[Material supplied Boundary: Start]

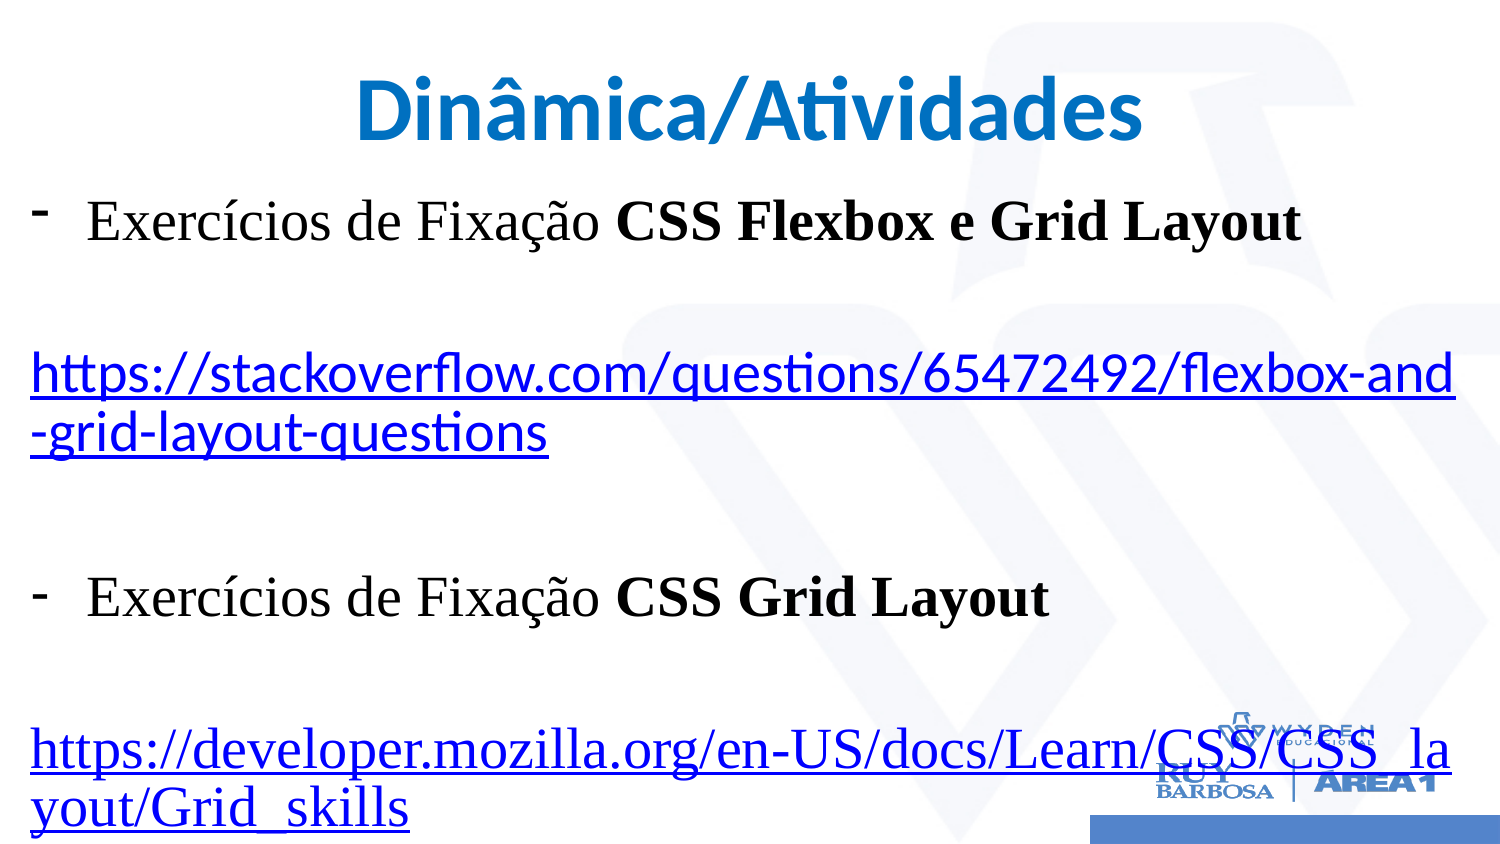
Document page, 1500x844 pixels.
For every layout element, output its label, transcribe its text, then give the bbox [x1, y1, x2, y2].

title Dinâmica/Atividades [74, 33, 1426, 173]
list Exercícios de Fixação CSS Flexbox e Grid Layout https://stackoverflow.com/questions/65472492/flexbox-and-grid-layout-questions Exercícios de Fixação CSS Grid Layout https://developer.mozilla.org/en-US/docs/Learn/CSS/CSS_layout/Grid_skills [22, 173, 1478, 767]
picture [0, 0, 1500, 844]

[Material supplied Boundary: End]

What is required:
Word for word, print the material above, but without its pictures.

Answer to this problem:
Document page, 1500x844 pixels.
For every layout element, output its label, transcribe its text, then give the bbox [x1, y1, x2, y2].

title Dinâmica/Atividades [74, 33, 1426, 173]
list Exercícios de Fixação CSS Flexbox e Grid Layout https://stackoverflow.com/questions/65472492/flexbox-and-grid-layout-questions Exercícios de Fixação CSS Grid Layout https://developer.mozilla.org/en-US/docs/Learn/CSS/CSS_layout/Grid_skills [22, 173, 1478, 767]
picture [0, 0, 1500, 844]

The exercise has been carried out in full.